◆ **Task statement**: Pull out every line in the records below that contains the string "weed", treating uppercase and lowercase as different.

◆ **Supplied material**:

+---+

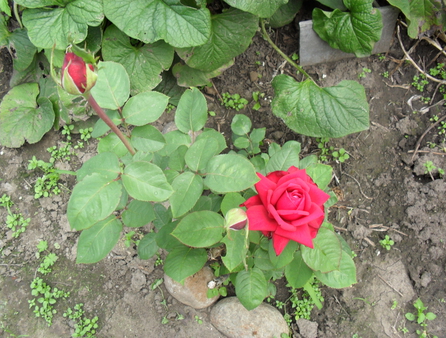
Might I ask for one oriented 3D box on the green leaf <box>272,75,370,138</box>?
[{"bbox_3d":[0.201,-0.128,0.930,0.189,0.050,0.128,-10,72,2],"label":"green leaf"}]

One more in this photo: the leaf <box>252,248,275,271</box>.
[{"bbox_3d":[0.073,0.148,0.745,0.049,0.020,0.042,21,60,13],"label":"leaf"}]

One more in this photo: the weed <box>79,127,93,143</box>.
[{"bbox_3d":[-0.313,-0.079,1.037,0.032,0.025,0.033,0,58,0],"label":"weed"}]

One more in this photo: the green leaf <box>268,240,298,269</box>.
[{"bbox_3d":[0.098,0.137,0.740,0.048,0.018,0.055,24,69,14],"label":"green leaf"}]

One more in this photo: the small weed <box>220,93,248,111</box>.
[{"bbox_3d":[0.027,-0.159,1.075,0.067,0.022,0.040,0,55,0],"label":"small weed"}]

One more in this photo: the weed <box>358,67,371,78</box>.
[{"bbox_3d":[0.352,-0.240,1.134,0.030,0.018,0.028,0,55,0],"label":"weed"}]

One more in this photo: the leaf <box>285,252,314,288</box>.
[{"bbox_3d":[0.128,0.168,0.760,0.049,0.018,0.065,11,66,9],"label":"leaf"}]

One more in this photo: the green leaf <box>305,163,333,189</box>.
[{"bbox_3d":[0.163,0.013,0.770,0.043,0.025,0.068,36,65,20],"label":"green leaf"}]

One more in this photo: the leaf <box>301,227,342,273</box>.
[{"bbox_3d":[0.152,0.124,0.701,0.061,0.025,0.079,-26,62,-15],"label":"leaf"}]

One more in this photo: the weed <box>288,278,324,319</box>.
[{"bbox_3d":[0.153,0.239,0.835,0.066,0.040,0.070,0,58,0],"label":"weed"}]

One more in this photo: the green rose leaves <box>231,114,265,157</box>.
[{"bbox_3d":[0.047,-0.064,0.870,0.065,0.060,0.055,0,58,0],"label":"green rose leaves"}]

+---+

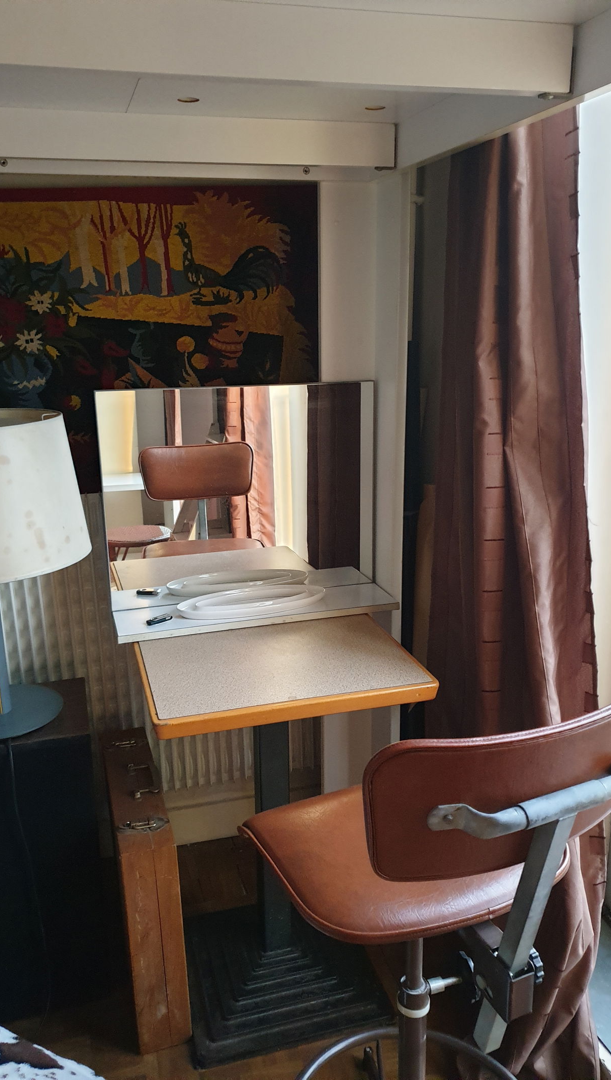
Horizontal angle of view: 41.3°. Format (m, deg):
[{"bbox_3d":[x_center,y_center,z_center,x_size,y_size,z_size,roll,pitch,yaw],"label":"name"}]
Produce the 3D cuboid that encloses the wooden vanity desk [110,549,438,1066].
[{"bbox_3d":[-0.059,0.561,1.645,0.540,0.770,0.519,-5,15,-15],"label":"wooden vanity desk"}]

+---+

◆ **Solved exercise**:
One more in this photo: the weed <box>79,127,93,143</box>.
[{"bbox_3d":[-0.313,-0.079,1.037,0.032,0.025,0.033,0,58,0],"label":"weed"}]
One more in this photo: the small weed <box>220,93,248,111</box>.
[{"bbox_3d":[0.027,-0.159,1.075,0.067,0.022,0.040,0,55,0],"label":"small weed"}]
One more in this photo: the weed <box>358,67,371,78</box>.
[{"bbox_3d":[0.352,-0.240,1.134,0.030,0.018,0.028,0,55,0],"label":"weed"}]
One more in this photo: the weed <box>288,278,324,319</box>.
[{"bbox_3d":[0.153,0.239,0.835,0.066,0.040,0.070,0,58,0],"label":"weed"}]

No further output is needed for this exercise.